The goal of a `research group wiki’ is to preserve a corpus of specialized knowledge relevant to the group. This information is meant to be continuously revised and augmented by members of the group, but ultimately it’s meant to pass down information down generations of graduate students. In this sense its a bit more pedagogical than a `collaboration wiki.’
A manifestation for a theoretical group would probably include TeX’d up notes, references to useful review articles, contact information for past students (for maintaining a network of researchers), etc. Especially useful pages might be worked out example calculations using a novel technique, pieces of computer code, etc. This could also include career advice on topics such as postdoc fellowships.
There are two added benefits for the principal investigator. First there is the benefit of being able to go back and browse the history of the wiki and see the development of research ideas and the accumulation of a set of research tools (even if they’re mathematical). Secondly, a very large research group wiki would be full of material for furture summer school lectures, review articles, or even textbooks.
((Another note: because of the ability to see historical revisions, this sort of wiki may also be of interest to science historians in the more distant future.))
Again, a blog/forum interface could be added to assist in communication within a large research group.
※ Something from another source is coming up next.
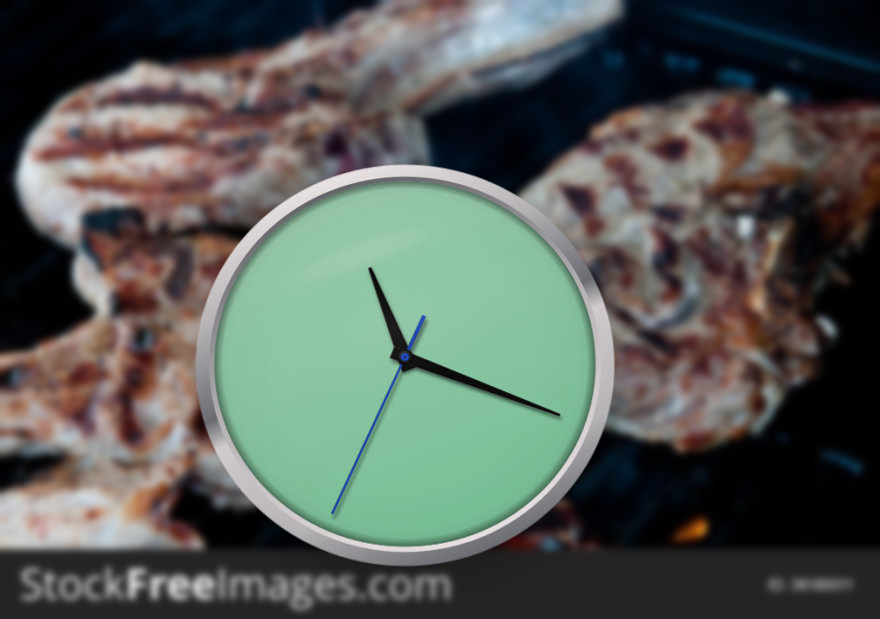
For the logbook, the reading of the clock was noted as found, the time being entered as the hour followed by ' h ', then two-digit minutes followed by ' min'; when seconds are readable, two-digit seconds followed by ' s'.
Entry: 11 h 18 min 34 s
Students could post questions to one another while they were far away (e.g. away at a conference) and the solution would be saved for future students to search for if they have the same question.
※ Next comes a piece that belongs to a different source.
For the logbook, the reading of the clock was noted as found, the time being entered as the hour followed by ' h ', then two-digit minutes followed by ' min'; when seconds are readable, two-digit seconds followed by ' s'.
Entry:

Department wiki (restricted authors, many readers)
I mentioned that every person should have a professional webpage. Now I claim that further than that, that it needs to look good. Looking good means more than just pretty layout, it means presenting a unified format that makes it easy to access important information (contact information, CV, etc.) while also visually synchronizing with other pages from the department.
This is a minor point, but it’s about professionalism. There are some really good departments out there with really nasty webpages. Sometimes the main department page is unintuitive, or can only be read properly in a certain web browser, or certain personnel pages may look completely different from the rest of the department pages. While such a department may still have a fantastic research group, its website presents a sense of amateurism. (This can make a difference if you’re trying to attract graduate students.)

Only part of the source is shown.